World famous British scientist Stephen Hawking arrives to the Bloomfield Museum of Science in Jerusalem 10 December 2006. Hawking filled the hall to capacity with young Israeli scientists as he presented a lecture. (Menahem Kahana / AFP / Getty Images)
Renowned British scientist Stephen Hawking arrives at the Bloomfield Museum of Science in Jerusalem in December 2006. (Menahem Kahana / AFP / Getty Images) (Menahem Kahana/AFP/Getty)

My original exclusive on the website of the Guardian newspaper had racked up a massive 60,000 Facebook shares in a single morning, and the story was dominating radio news headlines and Web talkbacks across Israel.

But it wasn’t true. I sat and stared at the terse Cambridge University statement and wondered whether this was the worst moment in my career as a professional reporter. Apparently, I had got the story—my biggest story to date—completely wrong. “Professor Hawking will not be attending the conference in Israel in June for health reasons—his doctors have advised against him flying,” said the university.

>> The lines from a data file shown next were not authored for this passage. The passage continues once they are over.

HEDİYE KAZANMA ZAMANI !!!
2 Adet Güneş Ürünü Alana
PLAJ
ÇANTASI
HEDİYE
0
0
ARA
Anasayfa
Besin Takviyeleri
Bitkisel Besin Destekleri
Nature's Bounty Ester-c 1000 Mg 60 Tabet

Twelve hours earlier, I had been told a very different version by officials at the British Committee for the Universities of Palestine (BRICUP). They had published a brief note on Tuesday evening with, they said, the approval of Hawking’s personal assistant announcing his withdrawal from the fifth Facing Tomorrow Presidential Conference. They told me that he had written a brief letter to the Israeli president changing his mind and making his reasons clear in terms that BRICUP described as “his independent decision to respect the boycott, based upon his knowledge of Palestine, and on the unanimous advice of his own academic contacts there.”